**Instructions to follow**
Return every entry in full, with no alterations.

**Source data**
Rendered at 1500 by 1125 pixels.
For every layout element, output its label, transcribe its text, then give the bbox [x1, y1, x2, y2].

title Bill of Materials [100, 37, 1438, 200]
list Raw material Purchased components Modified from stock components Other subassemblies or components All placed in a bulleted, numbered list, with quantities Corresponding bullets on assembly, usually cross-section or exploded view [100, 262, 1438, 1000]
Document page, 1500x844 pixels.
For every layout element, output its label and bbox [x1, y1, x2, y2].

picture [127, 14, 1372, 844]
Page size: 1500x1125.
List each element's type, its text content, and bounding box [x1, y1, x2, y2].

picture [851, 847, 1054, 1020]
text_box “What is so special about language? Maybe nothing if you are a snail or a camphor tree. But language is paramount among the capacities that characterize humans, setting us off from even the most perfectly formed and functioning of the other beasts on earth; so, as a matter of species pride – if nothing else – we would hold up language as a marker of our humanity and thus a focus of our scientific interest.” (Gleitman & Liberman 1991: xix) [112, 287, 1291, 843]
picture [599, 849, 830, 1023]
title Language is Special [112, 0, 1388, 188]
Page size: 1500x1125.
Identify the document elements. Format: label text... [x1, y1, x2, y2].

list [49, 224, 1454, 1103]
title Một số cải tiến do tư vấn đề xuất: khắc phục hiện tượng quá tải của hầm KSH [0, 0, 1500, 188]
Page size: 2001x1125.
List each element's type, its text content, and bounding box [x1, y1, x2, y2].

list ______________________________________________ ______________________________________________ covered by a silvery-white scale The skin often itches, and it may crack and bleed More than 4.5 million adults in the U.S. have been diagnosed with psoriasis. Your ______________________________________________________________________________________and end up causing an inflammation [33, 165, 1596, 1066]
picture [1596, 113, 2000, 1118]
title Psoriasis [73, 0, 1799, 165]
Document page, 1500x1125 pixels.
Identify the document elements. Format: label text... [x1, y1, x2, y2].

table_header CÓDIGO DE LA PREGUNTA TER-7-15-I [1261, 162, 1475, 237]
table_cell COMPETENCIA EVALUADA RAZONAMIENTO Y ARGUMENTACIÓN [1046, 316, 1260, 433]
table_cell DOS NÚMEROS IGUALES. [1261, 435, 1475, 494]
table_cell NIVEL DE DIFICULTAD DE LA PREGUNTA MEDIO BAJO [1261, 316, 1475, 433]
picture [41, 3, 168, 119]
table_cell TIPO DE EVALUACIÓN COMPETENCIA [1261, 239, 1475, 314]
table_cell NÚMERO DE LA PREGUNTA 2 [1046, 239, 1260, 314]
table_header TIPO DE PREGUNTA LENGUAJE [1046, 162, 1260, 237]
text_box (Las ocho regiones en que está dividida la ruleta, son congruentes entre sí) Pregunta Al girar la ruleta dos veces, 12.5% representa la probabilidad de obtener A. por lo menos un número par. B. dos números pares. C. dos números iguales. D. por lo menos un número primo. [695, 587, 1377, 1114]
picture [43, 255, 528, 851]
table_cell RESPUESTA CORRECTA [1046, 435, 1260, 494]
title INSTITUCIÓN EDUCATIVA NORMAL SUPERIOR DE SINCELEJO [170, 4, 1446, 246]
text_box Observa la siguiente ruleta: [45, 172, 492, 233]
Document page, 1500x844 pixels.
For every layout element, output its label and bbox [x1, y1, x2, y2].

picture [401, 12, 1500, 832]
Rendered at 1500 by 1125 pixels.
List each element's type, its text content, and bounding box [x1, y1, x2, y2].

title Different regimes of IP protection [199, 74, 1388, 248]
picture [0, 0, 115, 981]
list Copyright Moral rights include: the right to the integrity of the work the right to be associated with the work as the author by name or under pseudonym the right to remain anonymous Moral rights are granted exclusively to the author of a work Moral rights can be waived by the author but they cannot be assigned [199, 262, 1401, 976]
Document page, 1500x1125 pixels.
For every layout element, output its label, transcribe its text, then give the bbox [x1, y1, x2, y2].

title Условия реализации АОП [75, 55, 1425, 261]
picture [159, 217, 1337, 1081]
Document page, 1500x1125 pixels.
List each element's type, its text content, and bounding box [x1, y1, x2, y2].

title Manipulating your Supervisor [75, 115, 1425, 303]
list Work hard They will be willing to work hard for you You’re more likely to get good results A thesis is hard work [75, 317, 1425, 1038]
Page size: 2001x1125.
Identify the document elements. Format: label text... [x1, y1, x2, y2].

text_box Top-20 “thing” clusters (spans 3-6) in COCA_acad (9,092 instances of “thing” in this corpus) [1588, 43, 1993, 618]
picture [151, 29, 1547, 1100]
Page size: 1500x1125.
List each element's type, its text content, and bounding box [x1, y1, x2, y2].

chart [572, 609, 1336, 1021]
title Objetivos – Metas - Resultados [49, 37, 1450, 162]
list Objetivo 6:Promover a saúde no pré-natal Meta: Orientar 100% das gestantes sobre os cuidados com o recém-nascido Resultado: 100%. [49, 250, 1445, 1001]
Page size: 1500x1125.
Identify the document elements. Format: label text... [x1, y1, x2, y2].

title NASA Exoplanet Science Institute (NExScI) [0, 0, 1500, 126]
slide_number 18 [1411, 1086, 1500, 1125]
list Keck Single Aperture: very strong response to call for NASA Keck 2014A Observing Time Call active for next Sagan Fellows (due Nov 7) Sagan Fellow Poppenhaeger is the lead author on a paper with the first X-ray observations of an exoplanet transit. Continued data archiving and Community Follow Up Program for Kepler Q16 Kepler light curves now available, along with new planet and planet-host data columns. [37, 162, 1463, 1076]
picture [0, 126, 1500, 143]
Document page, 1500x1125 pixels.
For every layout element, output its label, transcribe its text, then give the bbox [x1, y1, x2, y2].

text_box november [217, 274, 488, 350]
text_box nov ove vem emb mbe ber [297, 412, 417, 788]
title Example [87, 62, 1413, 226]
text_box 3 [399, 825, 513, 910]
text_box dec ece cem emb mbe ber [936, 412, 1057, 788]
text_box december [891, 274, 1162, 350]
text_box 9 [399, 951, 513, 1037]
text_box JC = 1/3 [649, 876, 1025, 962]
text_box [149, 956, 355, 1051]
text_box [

**Result**
Rendered at 1500 by 1125 pixels.
For every layout element, output its label, transcribe its text, then give the bbox [x1, y1, x2, y2].

title Bill of Materials [100, 37, 1438, 200]
list Raw material Purchased components Modified from stock components Other subassemblies or components All placed in a bulleted, numbered list, with quantities Corresponding bullets on assembly, usually cross-section or exploded view [100, 262, 1438, 1000]
Document page, 1500x844 pixels.
For every layout element, output its label and bbox [x1, y1, x2, y2].

picture [127, 14, 1372, 844]
Page size: 1500x1125.
List each element's type, its text content, and bounding box [x1, y1, x2, y2].

picture [851, 847, 1054, 1020]
text_box “What is so special about language? Maybe nothing if you are a snail or a camphor tree. But language is paramount among the capacities that characterize humans, setting us off from even the most perfectly formed and functioning of the other beasts on earth; so, as a matter of species pride – if nothing else – we would hold up language as a marker of our humanity and thus a focus of our scientific interest.” (Gleitman & Liberman 1991: xix) [112, 287, 1291, 843]
picture [599, 849, 830, 1023]
title Language is Special [112, 0, 1388, 188]
Page size: 1500x1125.
Identify the document elements. Format: label text... [x1, y1, x2, y2].

list [49, 224, 1454, 1103]
title Một số cải tiến do tư vấn đề xuất: khắc phục hiện tượng quá tải của hầm KSH [0, 0, 1500, 188]
Page size: 2001x1125.
List each element's type, its text content, and bounding box [x1, y1, x2, y2].

list ______________________________________________ ______________________________________________ covered by a silvery-white scale The skin often itches, and it may crack and bleed More than 4.5 million adults in the U.S. have been diagnosed with psoriasis. Your ______________________________________________________________________________________and end up causing an inflammation [33, 165, 1596, 1066]
picture [1596, 113, 2000, 1118]
title Psoriasis [73, 0, 1799, 165]
Document page, 1500x1125 pixels.
Identify the document elements. Format: label text... [x1, y1, x2, y2].

table_header CÓDIGO DE LA PREGUNTA TER-7-15-I [1261, 162, 1475, 237]
table_cell COMPETENCIA EVALUADA RAZONAMIENTO Y ARGUMENTACIÓN [1046, 316, 1260, 433]
table_cell DOS NÚMEROS IGUALES. [1261, 435, 1475, 494]
table_cell NIVEL DE DIFICULTAD DE LA PREGUNTA MEDIO BAJO [1261, 316, 1475, 433]
picture [41, 3, 168, 119]
table_cell TIPO DE EVALUACIÓN COMPETENCIA [1261, 239, 1475, 314]
table_cell NÚMERO DE LA PREGUNTA 2 [1046, 239, 1260, 314]
table_header TIPO DE PREGUNTA LENGUAJE [1046, 162, 1260, 237]
text_box (Las ocho regiones en que está dividida la ruleta, son congruentes entre sí) Pregunta Al girar la ruleta dos veces, 12.5% representa la probabilidad de obtener A. por lo menos un número par. B. dos números pares. C. dos números iguales. D. por lo menos un número primo. [695, 587, 1377, 1114]
picture [43, 255, 528, 851]
table_cell RESPUESTA CORRECTA [1046, 435, 1260, 494]
title INSTITUCIÓN EDUCATIVA NORMAL SUPERIOR DE SINCELEJO [170, 4, 1446, 246]
text_box Observa la siguiente ruleta: [45, 172, 492, 233]
Document page, 1500x844 pixels.
For every layout element, output its label and bbox [x1, y1, x2, y2].

picture [401, 12, 1500, 832]
Rendered at 1500 by 1125 pixels.
List each element's type, its text content, and bounding box [x1, y1, x2, y2].

title Different regimes of IP protection [199, 74, 1388, 248]
picture [0, 0, 115, 981]
list Copyright Moral rights include: the right to the integrity of the work the right to be associated with the work as the author by name or under pseudonym the right to remain anonymous Moral rights are granted exclusively to the author of a work Moral rights can be waived by the author but they cannot be assigned [199, 262, 1401, 976]
Document page, 1500x1125 pixels.
For every layout element, output its label, transcribe its text, then give the bbox [x1, y1, x2, y2].

title Условия реализации АОП [75, 55, 1425, 261]
picture [159, 217, 1337, 1081]
Document page, 1500x1125 pixels.
List each element's type, its text content, and bounding box [x1, y1, x2, y2].

title Manipulating your Supervisor [75, 115, 1425, 303]
list Work hard They will be willing to work hard for you You’re more likely to get good results A thesis is hard work [75, 317, 1425, 1038]
Page size: 2001x1125.
Identify the document elements. Format: label text... [x1, y1, x2, y2].

text_box Top-20 “thing” clusters (spans 3-6) in COCA_acad (9,092 instances of “thing” in this corpus) [1588, 43, 1993, 618]
picture [151, 29, 1547, 1100]
Page size: 1500x1125.
List each element's type, its text content, and bounding box [x1, y1, x2, y2].

chart [572, 609, 1336, 1021]
title Objetivos – Metas - Resultados [49, 37, 1450, 162]
list Objetivo 6:Promover a saúde no pré-natal Meta: Orientar 100% das gestantes sobre os cuidados com o recém-nascido Resultado: 100%. [49, 250, 1445, 1001]
Page size: 1500x1125.
Identify the document elements. Format: label text... [x1, y1, x2, y2].

title NASA Exoplanet Science Institute (NExScI) [0, 0, 1500, 126]
slide_number 18 [1411, 1086, 1500, 1125]
list Keck Single Aperture: very strong response to call for NASA Keck 2014A Observing Time Call active for next Sagan Fellows (due Nov 7) Sagan Fellow Poppenhaeger is the lead author on a paper with the first X-ray observations of an exoplanet transit. Continued data archiving and Community Follow Up Program for Kepler Q16 Kepler light curves now available, along with new planet and planet-host data columns. [37, 162, 1463, 1076]
picture [0, 126, 1500, 143]
Document page, 1500x1125 pixels.
For every layout element, output its label, transcribe its text, then give the bbox [x1, y1, x2, y2].

text_box november [217, 274, 488, 350]
text_box nov ove vem emb mbe ber [297, 412, 417, 788]
title Example [87, 62, 1413, 226]
text_box 3 [399, 825, 513, 910]
text_box dec ece cem emb mbe ber [936, 412, 1057, 788]
text_box december [891, 274, 1162, 350]
text_box 9 [399, 951, 513, 1037]
text_box JC = 1/3 [649, 876, 1025, 962]
text_box [149, 956, 355, 1051]
text_box [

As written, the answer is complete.